[Material provided]
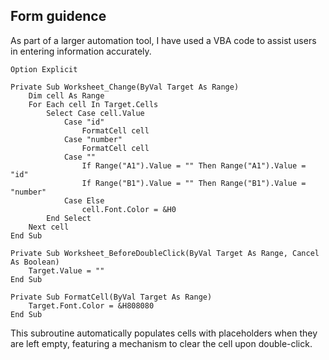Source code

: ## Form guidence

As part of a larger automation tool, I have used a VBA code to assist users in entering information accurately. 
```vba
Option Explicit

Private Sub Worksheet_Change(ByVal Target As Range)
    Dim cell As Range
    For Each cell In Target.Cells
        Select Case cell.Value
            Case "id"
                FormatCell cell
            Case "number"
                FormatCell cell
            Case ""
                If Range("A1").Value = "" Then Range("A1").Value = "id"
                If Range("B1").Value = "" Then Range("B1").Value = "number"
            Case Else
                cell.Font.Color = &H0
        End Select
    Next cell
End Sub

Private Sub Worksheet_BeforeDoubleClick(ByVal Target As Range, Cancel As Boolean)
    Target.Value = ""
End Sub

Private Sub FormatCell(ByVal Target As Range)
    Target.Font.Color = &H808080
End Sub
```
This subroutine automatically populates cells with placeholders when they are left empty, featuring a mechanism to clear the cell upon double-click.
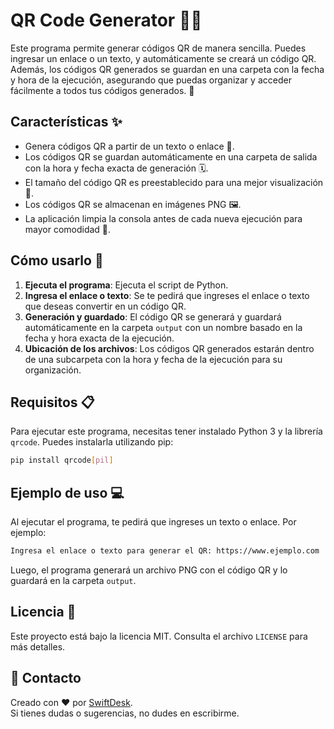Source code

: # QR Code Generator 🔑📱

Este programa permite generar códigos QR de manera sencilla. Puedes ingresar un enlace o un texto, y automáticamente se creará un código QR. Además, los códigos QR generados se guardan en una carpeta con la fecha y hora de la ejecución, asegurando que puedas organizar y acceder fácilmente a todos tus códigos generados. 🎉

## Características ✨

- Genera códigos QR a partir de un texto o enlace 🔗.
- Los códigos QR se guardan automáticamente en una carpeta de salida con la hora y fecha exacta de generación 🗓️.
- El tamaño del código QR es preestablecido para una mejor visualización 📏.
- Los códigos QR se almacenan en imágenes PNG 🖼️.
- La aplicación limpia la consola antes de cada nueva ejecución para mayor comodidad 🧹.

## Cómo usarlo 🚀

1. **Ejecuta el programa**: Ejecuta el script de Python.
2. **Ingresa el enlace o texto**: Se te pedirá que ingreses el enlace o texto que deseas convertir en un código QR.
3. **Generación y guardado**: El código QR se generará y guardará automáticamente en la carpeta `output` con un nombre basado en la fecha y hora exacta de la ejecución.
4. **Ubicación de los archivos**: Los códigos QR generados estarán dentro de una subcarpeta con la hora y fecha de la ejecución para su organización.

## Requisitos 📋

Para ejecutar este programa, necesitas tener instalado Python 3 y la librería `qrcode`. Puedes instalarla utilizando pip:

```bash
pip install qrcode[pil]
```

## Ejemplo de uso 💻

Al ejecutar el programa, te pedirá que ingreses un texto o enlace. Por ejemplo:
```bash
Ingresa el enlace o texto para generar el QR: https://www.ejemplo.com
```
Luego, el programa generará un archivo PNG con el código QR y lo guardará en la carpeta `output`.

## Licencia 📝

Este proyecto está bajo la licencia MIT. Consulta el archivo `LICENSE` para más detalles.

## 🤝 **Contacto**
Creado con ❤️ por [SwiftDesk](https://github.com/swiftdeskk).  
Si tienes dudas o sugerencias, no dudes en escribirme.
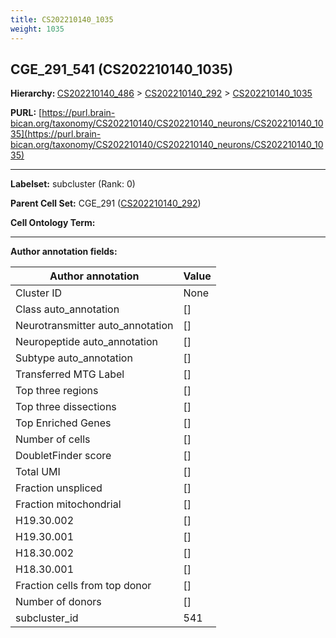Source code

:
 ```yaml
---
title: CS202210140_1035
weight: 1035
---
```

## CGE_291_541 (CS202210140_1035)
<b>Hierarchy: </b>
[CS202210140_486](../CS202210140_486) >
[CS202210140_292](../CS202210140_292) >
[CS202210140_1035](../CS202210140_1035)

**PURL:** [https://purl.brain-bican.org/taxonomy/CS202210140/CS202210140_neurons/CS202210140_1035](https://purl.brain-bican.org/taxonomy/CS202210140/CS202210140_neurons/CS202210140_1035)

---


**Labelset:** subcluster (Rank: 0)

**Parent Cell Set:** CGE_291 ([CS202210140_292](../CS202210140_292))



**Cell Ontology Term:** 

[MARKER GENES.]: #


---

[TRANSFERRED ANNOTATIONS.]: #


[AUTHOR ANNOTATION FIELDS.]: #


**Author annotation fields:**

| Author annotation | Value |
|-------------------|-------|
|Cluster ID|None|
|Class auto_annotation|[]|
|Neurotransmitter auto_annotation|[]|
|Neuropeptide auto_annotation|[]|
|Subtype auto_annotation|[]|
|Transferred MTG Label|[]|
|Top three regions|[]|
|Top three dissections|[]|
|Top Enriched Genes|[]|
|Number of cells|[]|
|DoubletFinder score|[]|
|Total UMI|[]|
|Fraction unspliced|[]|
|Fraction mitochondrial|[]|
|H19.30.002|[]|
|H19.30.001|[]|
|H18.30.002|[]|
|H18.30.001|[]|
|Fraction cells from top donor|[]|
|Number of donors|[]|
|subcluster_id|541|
[/Material provided]
Problem statement >>
Read through the entries and count the lines where "Value" appears; respond with the number only.

The answer >>
5